### ASSIGNMENT
Exactly and only the lines from the first entry through the line with "2: (210, 297, 1.40)" should be copied, both ends included, with no pictures.

(Saved entries)
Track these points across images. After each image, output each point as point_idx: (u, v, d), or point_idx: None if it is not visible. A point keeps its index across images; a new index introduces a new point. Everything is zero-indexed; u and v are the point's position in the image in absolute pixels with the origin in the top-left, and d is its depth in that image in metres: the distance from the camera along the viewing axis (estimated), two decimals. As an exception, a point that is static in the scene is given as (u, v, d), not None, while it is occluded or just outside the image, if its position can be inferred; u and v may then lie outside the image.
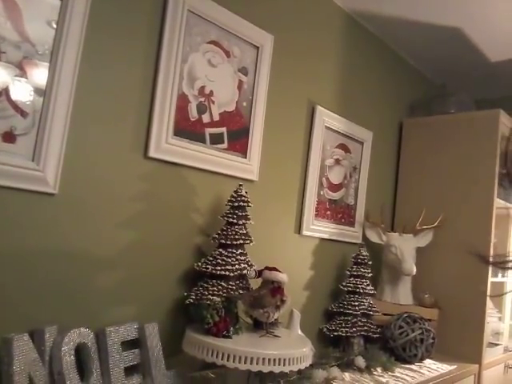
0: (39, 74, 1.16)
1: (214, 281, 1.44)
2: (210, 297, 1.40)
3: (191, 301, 1.42)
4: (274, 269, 1.44)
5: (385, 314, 2.00)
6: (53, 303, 1.19)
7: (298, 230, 1.95)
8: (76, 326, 1.18)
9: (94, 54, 1.26)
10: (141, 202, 1.38)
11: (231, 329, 1.31)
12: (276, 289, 1.39)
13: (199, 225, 1.54)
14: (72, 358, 1.16)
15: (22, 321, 1.12)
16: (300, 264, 1.96)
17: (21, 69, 1.12)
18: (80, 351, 1.20)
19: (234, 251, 1.47)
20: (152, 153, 1.40)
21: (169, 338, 1.40)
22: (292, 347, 1.33)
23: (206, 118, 1.56)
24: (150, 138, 1.40)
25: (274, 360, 1.24)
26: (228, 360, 1.23)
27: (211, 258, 1.46)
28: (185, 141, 1.49)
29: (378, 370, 1.75)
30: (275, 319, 1.42)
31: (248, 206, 1.51)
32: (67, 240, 1.22)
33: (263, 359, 1.23)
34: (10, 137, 1.11)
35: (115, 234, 1.32)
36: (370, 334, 1.94)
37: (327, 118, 2.06)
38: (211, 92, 1.58)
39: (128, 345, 1.29)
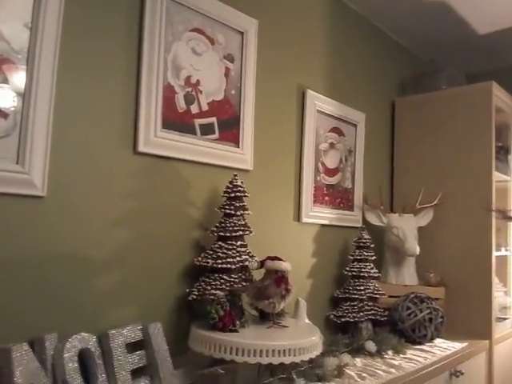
0: (16, 73, 1.11)
1: (216, 275, 1.39)
2: (213, 291, 1.35)
3: (194, 297, 1.38)
4: (277, 258, 1.40)
5: (391, 297, 1.97)
6: (51, 309, 1.15)
7: (297, 217, 1.91)
8: (77, 332, 1.14)
9: (72, 49, 1.20)
10: (134, 199, 1.33)
11: (237, 322, 1.28)
12: (280, 278, 1.35)
13: (196, 219, 1.49)
14: (75, 364, 1.11)
15: (20, 330, 1.07)
16: (301, 252, 1.92)
17: (-4, 67, 1.07)
18: (83, 357, 1.15)
19: (234, 243, 1.42)
20: (141, 147, 1.35)
21: (174, 337, 1.36)
22: (301, 336, 1.29)
23: (194, 109, 1.51)
24: (138, 132, 1.35)
25: (284, 351, 1.20)
26: (237, 354, 1.19)
27: (211, 252, 1.42)
28: (174, 133, 1.44)
29: (389, 353, 1.72)
30: (281, 309, 1.38)
31: (244, 196, 1.47)
32: (61, 243, 1.17)
33: (273, 351, 1.19)
34: (-10, 140, 1.06)
35: (110, 233, 1.27)
36: (378, 317, 1.91)
37: (319, 102, 2.01)
38: (198, 81, 1.53)
39: (133, 347, 1.25)
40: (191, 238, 1.48)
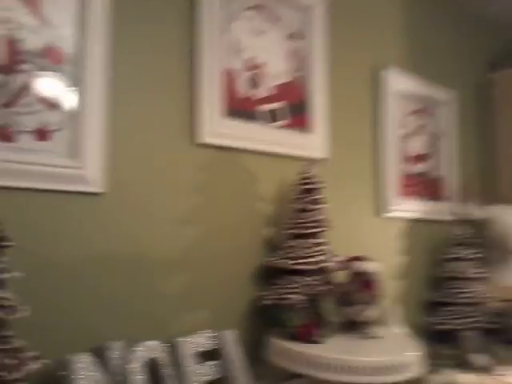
0: (66, 61, 1.02)
1: (292, 277, 1.22)
2: (289, 296, 1.18)
3: (268, 302, 1.22)
4: (362, 258, 1.20)
5: (503, 301, 1.67)
6: (115, 316, 1.05)
7: (379, 211, 1.68)
8: (144, 339, 1.03)
9: (123, 36, 1.11)
10: (198, 195, 1.21)
11: (320, 332, 1.09)
12: (368, 281, 1.15)
13: (266, 215, 1.34)
14: (142, 375, 1.00)
15: (82, 339, 0.98)
16: (385, 250, 1.69)
17: (44, 56, 0.99)
18: (151, 367, 1.04)
19: (311, 241, 1.24)
20: (202, 138, 1.22)
21: (248, 346, 1.20)
22: (398, 350, 1.08)
23: (258, 94, 1.36)
24: (198, 122, 1.22)
25: (378, 368, 1.00)
26: (319, 370, 1.01)
27: (285, 252, 1.25)
28: (237, 121, 1.30)
29: (504, 367, 1.43)
30: (371, 317, 1.18)
31: (319, 187, 1.29)
32: (122, 244, 1.07)
33: (363, 368, 0.99)
34: (43, 134, 0.98)
35: (174, 232, 1.15)
36: (485, 324, 1.61)
37: (398, 81, 1.77)
38: (261, 63, 1.38)
39: (204, 356, 1.12)
40: (262, 236, 1.32)
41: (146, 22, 1.15)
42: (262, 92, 1.37)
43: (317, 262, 1.21)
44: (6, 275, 0.80)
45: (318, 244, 1.25)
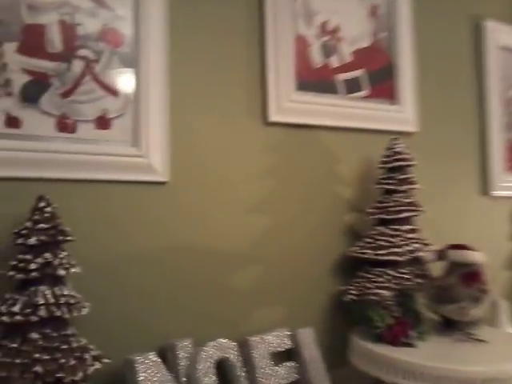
0: (123, 42, 0.96)
1: (379, 269, 1.08)
2: (376, 291, 1.05)
3: (352, 297, 1.09)
4: (463, 246, 1.01)
5: None
6: (181, 312, 0.99)
7: (485, 189, 1.44)
8: (214, 338, 0.96)
9: (182, 7, 1.02)
10: (269, 179, 1.10)
11: (413, 333, 0.94)
12: (471, 274, 0.97)
13: (347, 198, 1.19)
14: (213, 377, 0.93)
15: (146, 337, 0.94)
16: (493, 235, 1.45)
17: (101, 39, 0.94)
18: (221, 367, 0.97)
19: (400, 227, 1.09)
20: (273, 116, 1.11)
21: (327, 346, 1.09)
22: (510, 358, 0.89)
23: (334, 62, 1.21)
24: (268, 98, 1.11)
25: (486, 381, 0.83)
26: (413, 379, 0.86)
27: (370, 240, 1.10)
28: (311, 94, 1.16)
29: None
30: (475, 316, 1.00)
31: (409, 165, 1.12)
32: (189, 235, 1.01)
33: (465, 380, 0.83)
34: (104, 122, 0.94)
35: (245, 221, 1.07)
36: None
37: (503, 35, 1.49)
38: (336, 27, 1.22)
39: (279, 357, 1.03)
40: (342, 223, 1.18)
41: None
42: (338, 60, 1.21)
43: (408, 252, 1.05)
44: (66, 271, 0.77)
45: (410, 231, 1.08)
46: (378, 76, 1.26)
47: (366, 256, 1.08)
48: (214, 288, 1.02)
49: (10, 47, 0.86)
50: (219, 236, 1.03)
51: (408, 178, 1.11)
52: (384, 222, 1.10)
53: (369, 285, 1.06)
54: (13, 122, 0.86)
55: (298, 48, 1.16)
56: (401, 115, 1.27)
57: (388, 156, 1.13)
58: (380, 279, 1.06)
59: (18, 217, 0.80)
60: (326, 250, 1.14)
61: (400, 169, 1.11)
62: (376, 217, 1.11)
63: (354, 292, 1.08)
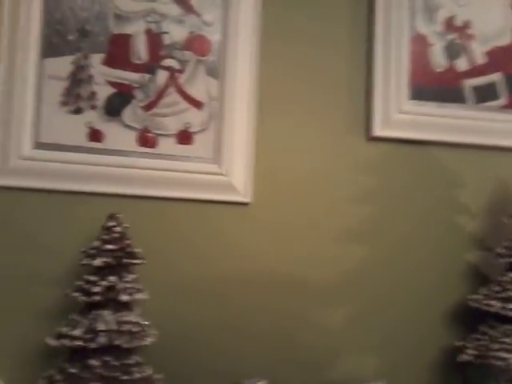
0: (210, 51, 0.90)
1: (508, 327, 0.84)
2: (501, 355, 0.81)
3: (468, 358, 0.87)
4: None
5: None
6: (258, 348, 0.88)
7: None
8: (292, 381, 0.85)
9: (278, 17, 0.92)
10: (368, 204, 0.94)
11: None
12: None
13: (470, 232, 0.96)
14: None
15: (215, 372, 0.85)
16: None
17: (187, 48, 0.88)
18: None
19: (541, 276, 0.83)
20: (378, 130, 0.94)
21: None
22: None
23: (461, 65, 0.99)
24: (373, 108, 0.94)
25: None
26: None
27: (498, 289, 0.86)
28: (429, 104, 0.97)
29: None
30: None
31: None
32: (271, 262, 0.90)
33: None
34: (186, 136, 0.88)
35: (337, 251, 0.92)
36: None
37: None
38: (466, 22, 1.00)
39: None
40: (462, 262, 0.96)
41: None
42: (467, 62, 0.99)
43: (552, 311, 0.80)
44: (130, 296, 0.71)
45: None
46: (519, 81, 1.00)
47: (491, 308, 0.85)
48: (295, 324, 0.89)
49: (97, 59, 0.85)
50: (305, 265, 0.90)
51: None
52: (520, 268, 0.86)
53: (492, 345, 0.83)
54: (96, 135, 0.84)
55: (414, 49, 0.98)
56: (551, 129, 1.00)
57: (529, 182, 0.88)
58: (508, 340, 0.82)
59: (94, 233, 0.78)
60: (438, 293, 0.93)
61: (546, 199, 0.86)
62: (508, 260, 0.87)
63: (471, 352, 0.86)
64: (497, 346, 0.83)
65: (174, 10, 0.88)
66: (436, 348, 0.92)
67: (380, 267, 0.93)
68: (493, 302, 0.85)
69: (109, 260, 0.72)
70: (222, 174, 0.87)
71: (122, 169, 0.83)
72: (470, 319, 0.91)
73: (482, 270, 0.95)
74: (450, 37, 0.99)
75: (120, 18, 0.85)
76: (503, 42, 1.01)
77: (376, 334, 0.92)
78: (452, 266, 0.95)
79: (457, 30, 1.00)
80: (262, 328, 0.88)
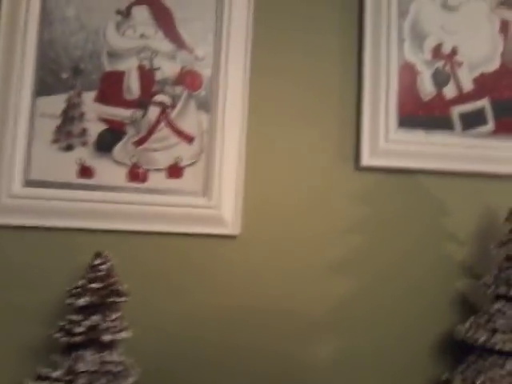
0: (201, 85, 0.91)
1: (498, 361, 0.84)
2: (488, 387, 0.82)
3: (456, 389, 0.87)
4: None
5: None
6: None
7: None
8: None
9: (268, 53, 0.93)
10: (357, 234, 0.95)
11: None
12: None
13: (458, 261, 0.97)
14: None
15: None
16: None
17: (179, 83, 0.90)
18: None
19: (529, 307, 0.84)
20: (366, 160, 0.95)
21: None
22: None
23: (449, 92, 1.00)
24: (362, 137, 0.95)
25: None
26: None
27: (486, 319, 0.87)
28: (417, 132, 0.98)
29: None
30: None
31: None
32: (260, 296, 0.90)
33: None
34: (176, 170, 0.89)
35: (325, 283, 0.93)
36: None
37: None
38: (454, 49, 1.01)
39: None
40: (452, 290, 0.96)
41: (293, 24, 0.95)
42: (454, 89, 1.00)
43: (539, 343, 0.80)
44: (113, 336, 0.72)
45: (543, 313, 0.83)
46: (506, 107, 1.01)
47: (480, 341, 0.85)
48: (286, 360, 0.90)
49: (89, 96, 0.86)
50: (294, 299, 0.91)
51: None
52: (507, 298, 0.86)
53: (478, 376, 0.84)
54: (86, 171, 0.86)
55: (402, 77, 0.98)
56: (540, 155, 1.00)
57: (518, 211, 0.89)
58: (499, 374, 0.82)
59: (82, 269, 0.79)
60: (426, 323, 0.94)
61: (534, 228, 0.87)
62: (497, 290, 0.87)
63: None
64: (485, 378, 0.83)
65: (167, 46, 0.89)
66: (423, 380, 0.93)
67: (368, 298, 0.93)
68: (482, 334, 0.86)
69: (93, 299, 0.72)
70: (210, 207, 0.88)
71: (112, 204, 0.85)
72: (458, 349, 0.91)
73: (470, 299, 0.95)
74: (438, 64, 1.00)
75: (113, 55, 0.87)
76: (491, 67, 1.02)
77: (363, 366, 0.92)
78: (440, 294, 0.95)
79: (444, 57, 1.01)
80: (248, 366, 0.89)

### RESPONSE AREA
Track these points across images. After each image, output each point as point_idx: (u, v, d), or point_idx: None if it is not visible. A point keeps its index across images; a new index introduces a new point. Everything is zero-indexed; u and v are the point's position in the image in absolute pixels with the origin in the top-left, and d is its depth in that image in metres: the distance from the camera along the viewing axis (estimated), two decimals. As an exception, a point that is static in the scene is given as (u, v, d), not None, while it is occluded or just outside the image, if its position can be inferred; u and v may then lie outside the image.
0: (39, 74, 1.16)
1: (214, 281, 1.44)
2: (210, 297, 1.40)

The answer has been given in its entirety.